LionRock buys stake in Italian football club Inter Milan
Asian private equity investor LionRock Capital has agreed to buy a minority stake in Italian football club Internazionale Milano (Inter Milan), which has been controlled by Chinese electronics retailer Suning since 2016.
LionRock is taking a 31.05% interest held by Erick Thohir, an Indonesian media tycoon who led an acquisition of the club in 2013. The deal is reportedly worth EUR150 million ($171 million). Suning paid EUR270 million for 70% of Inter Milan as part of a wider effort to diversify into sports, media, and entertainment. Steven Zhang, the 26-year-old son of Suning chairman Jindong Zhang, replaced Thohir as chairman in October 2018.
Last year, LionRock became a shareholder in Suning Sports, which holds the Chinese media rights to a range of sporting competitions, including England’s Premier League, Spain’s La Liga, Italy’s Serie A, Germany’s Bundesliga, and France’s Ligue 1. It participated in a $600 million Series A round led by Goldman Sachs and Alibaba Group that valued the business at more than RMB10 billion ($1.5 billion).
“We are very optimistic about the business development prospects of all sports-related activities and with over 110 years of history and global influence in the football area, FC Internazionale Milano has exciting future development potential.
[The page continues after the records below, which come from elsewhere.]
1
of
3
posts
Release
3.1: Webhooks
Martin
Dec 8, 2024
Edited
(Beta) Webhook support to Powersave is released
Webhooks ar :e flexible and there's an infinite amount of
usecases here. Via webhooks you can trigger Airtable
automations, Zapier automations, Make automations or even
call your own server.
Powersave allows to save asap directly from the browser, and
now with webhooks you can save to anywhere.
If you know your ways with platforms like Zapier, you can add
LionRock Capital will fully support Inter’s key objective to make the club one of the world’s top football clubs both on and off the pitch,” said Daniel Tseung, LionRock’s founder and managing director, in a statement.
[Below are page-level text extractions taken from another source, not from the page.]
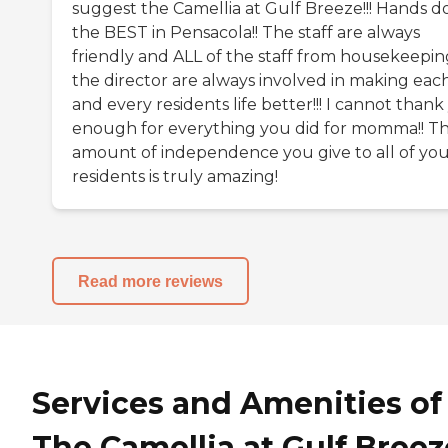
suggest the Camellia at Gulf Breeze!!! Hands 
the BEST in Pensacola!! The staff are always
friendly and ALL of the staff from housekeepin
the director are always involved in making eac
and every residents life better!!! I cannot than
enough for everything you did for momma!! T
amount of independence you give to all of yo
residents is truly amazing!
Read more reviews
Services and Amenities of
The Camellia at Gulf Breez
Inter Milan’s achievements include 18 Italian league titles, seven Coppa Italia victories, and three UEFA Champions League trophies. The club currently sits third in the league table – five points ahead of local rival AC Milan but 19 behind leaders Juventus – with 12 wins out of 21 matches. It finished fourth last season to qualify for the Champions League, though failed to reach the knockout stages.
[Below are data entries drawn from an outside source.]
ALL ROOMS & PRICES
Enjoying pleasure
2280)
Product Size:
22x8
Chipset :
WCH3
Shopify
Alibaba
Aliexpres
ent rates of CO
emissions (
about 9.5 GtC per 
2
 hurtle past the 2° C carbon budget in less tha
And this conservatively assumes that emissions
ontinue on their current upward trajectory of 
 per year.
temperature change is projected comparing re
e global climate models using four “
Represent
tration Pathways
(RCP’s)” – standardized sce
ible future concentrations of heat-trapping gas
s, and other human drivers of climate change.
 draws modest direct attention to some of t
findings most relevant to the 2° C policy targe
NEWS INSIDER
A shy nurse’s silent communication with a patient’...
Amidst a flurry of activity in 2015 and 2016, Chinese investors committed $1.07 billion across eight outbound football-related transactions, according to Mergermarket. PE deals included CMC Holdings and CITIC Capital paying $400 million for a 13% stake in Abu Dhabi-based City Football Group, which owns the Manchester City Football Club and other related businesses, and IDG Capital taking a 20% interest in OL Groupe, the holding company of French football club Olympique Lyonnais, for EUR100 million.
It reflects a wider trend of strategic and financial investors seeking to monetize sports assets in China. In some cases, these deals could be seen as part of wider efforts to better engage with consumers and bolster core businesses: for example, while Alibaba has lined up with Suning on sports streaming, Baidu-backed iQiyi Sports has won support from the likes of CMC and IDG. In others, there are concerns that wealthy groups and individuals are pursuing assets opportunistically with little strategic rationale.
Notably, AC Milan was sold to a Chinese consortium – including an investment firm controlled by the State Development & Investment Corporation – a few months after the Inter Milan deal. Yonghong Li was described as the main sponsor of the group and chairman of the acquisition vehicle. Li reportedly financed his portion of the deal with a loan from Elliott Management and the hedge fund took majority control of the club last year after he failed to repay the debt.